Internally, the $w_j^t$ is constructed on a trial-by-trial, step-by-step basis, depending on the stimulus compounds active at the time.

# 3 - Learning associations

Owing to its name, the TD model updates associations based on a temporally discounted prediction of upcoming stimuli. This temporal difference error term is given by:

$$
\tag{Eq. 3}
\delta_j^t = \lambda_j^t +  \gamma V_j^t - V_j^{t-1}
$$

where $\lambda_j$ is the value of stimulus $j$ at time $t$, which also determines the asymptote for stimulus weights towards $j$. 

The temporal difference error term is used to update $w$ via:

$$
\tag{Eq. 4}
w_{i,j}^t = w_{i,j}^t + \alpha_i \beta(x_j^t) \delta_j^t e_i^t
$$

where $\alpha_i$ is a learning rate parameter for stimulus $i$, and $\beta(x_j)$ is a function that returns one of two learning rate parameters ($\beta_{on}$ or $\beta_{off}$) depending on whether $j$ is being presented or not at time $t$.

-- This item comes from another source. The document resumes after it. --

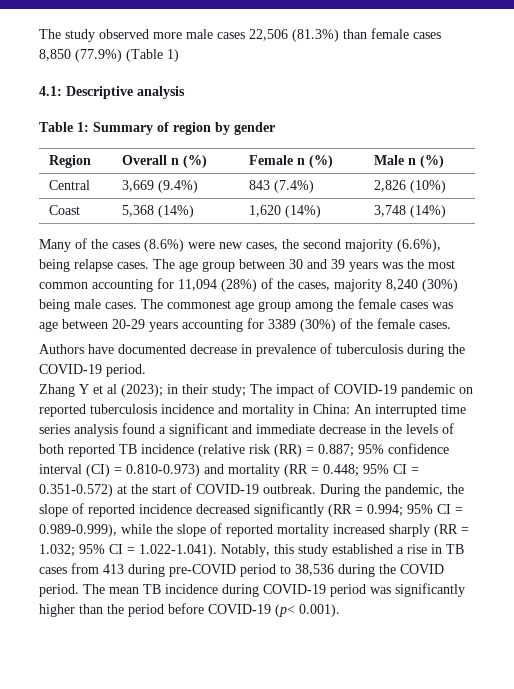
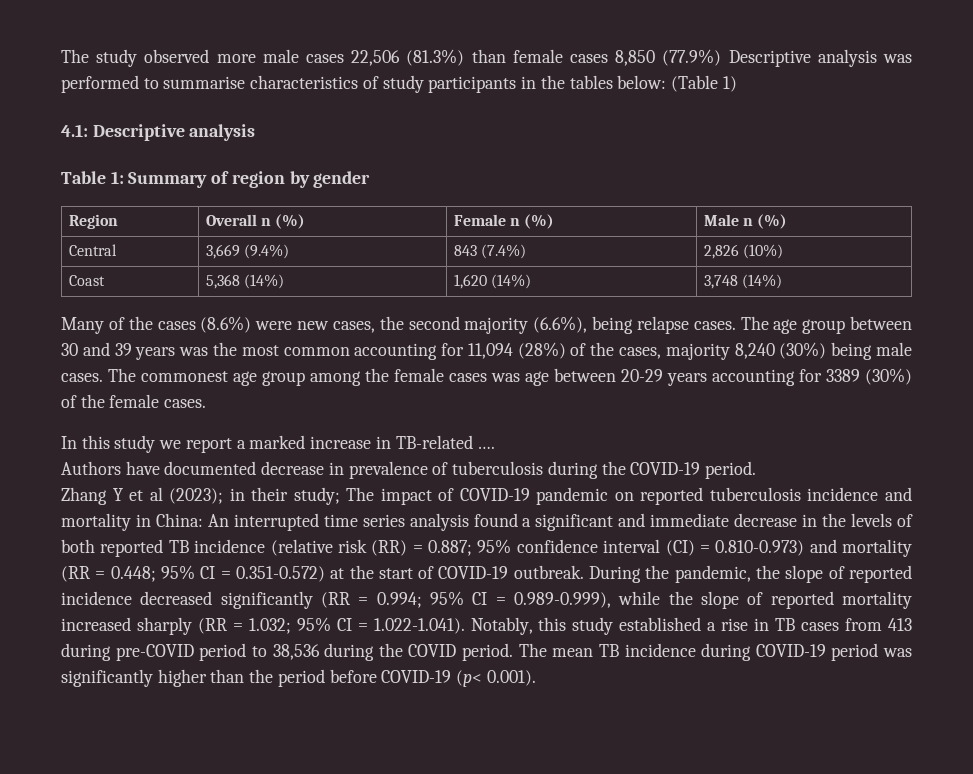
(122, 55) none -> [728,49,913,67] [61,75,667,93] Descriptive analysis was performed to summarise characteristics of study participants in the tables below:
(451, 325) none -> [61,435,496,453] // In this study we report a marked increase in TB-related ….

# 4 - Generating responses

As with many associative learning models, the transformation between stimulus expectations and responding is unspecified/left in the hands of the user. The TD model does not return a response vector, but it suffices to assume that responding is the identity function on the expected stimulus values, as follows:

$$
\tag{Eq. 5}
r_j^t = V_j^t
$$

## References

[^1]: This can be understood as the expected value if the expected stimulus has some reward value.